Learning Strategy Representation for Imitation Learning in Multi-Agent Games
This addresses the challenge of preventing undesirable behavior learning in multi-agent imitation learning, though it appears incremental as a plug-in method for existing algorithms.
The paper tackles the problem of imitation learning in multi-agent games where offline datasets contain diverse strategies, by introducing the STRIL framework to learn strategy representations and filter sub-optimal data, resulting in significant performance enhancements across competitive environments like Two-player Pong, Limit Texas Hold'em, and Connect Four.

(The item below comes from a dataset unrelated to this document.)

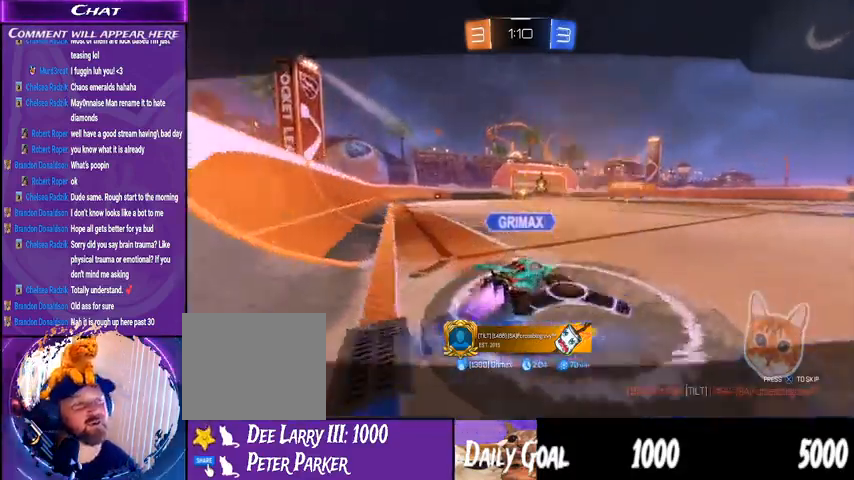
{"buttons": [], "left_stick": "center", "right_stick": "center", "events": [[233, "CROSS", "down"], [400, "CROSS", "up"]]}
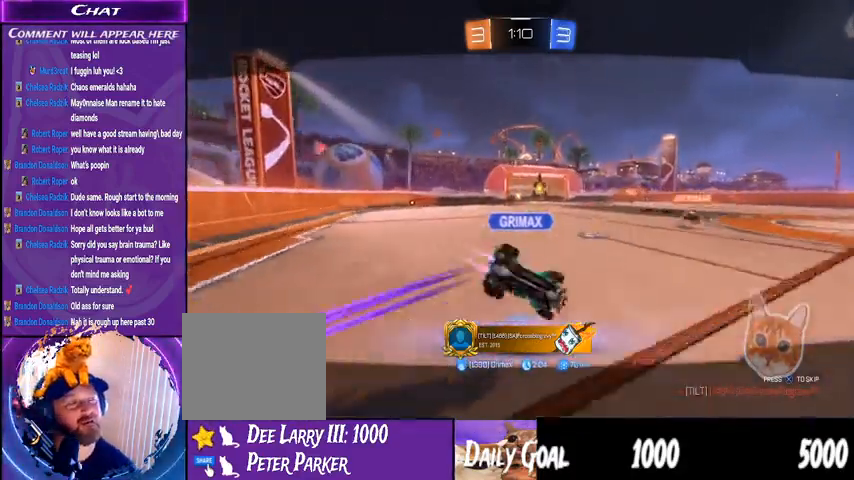
{"buttons": [], "left_stick": "center", "right_stick": "center", "events": [[267, "CROSS", "down"], [433, "CROSS", "up"]]}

The offline datasets for imitation learning (IL) in multi-agent games typically contain player trajectories exhibiting diverse strategies, which necessitate measures to prevent learning algorithms from acquiring undesirable behaviors. Learning representations for these trajectories is an effective approach to depicting the strategies employed by each demonstrator. However, existing learning strategies often require player identification or rely on strong assumptions, which are not appropriate for multi-agent games. Therefore, in this paper, we introduce the Strategy Representation for Imitation Learning (STRIL) framework, which (1) effectively learns strategy representations in multi-agent games, (2) estimates proposed indicators based on these representations, and (3) filters out sub-optimal data using the indicators. STRIL is a plug-in method that can be integrated into existing IL algorithms. We demonstrate the effectiveness of STRIL across competitive multi-agent scenarios, including Two-player Pong, Limit Texas Hold'em, and Connect Four. Our approach successfully acquires strategy representations and indicators, thereby identifying dominant trajectories and significantly enhancing existing IL performance across these environments.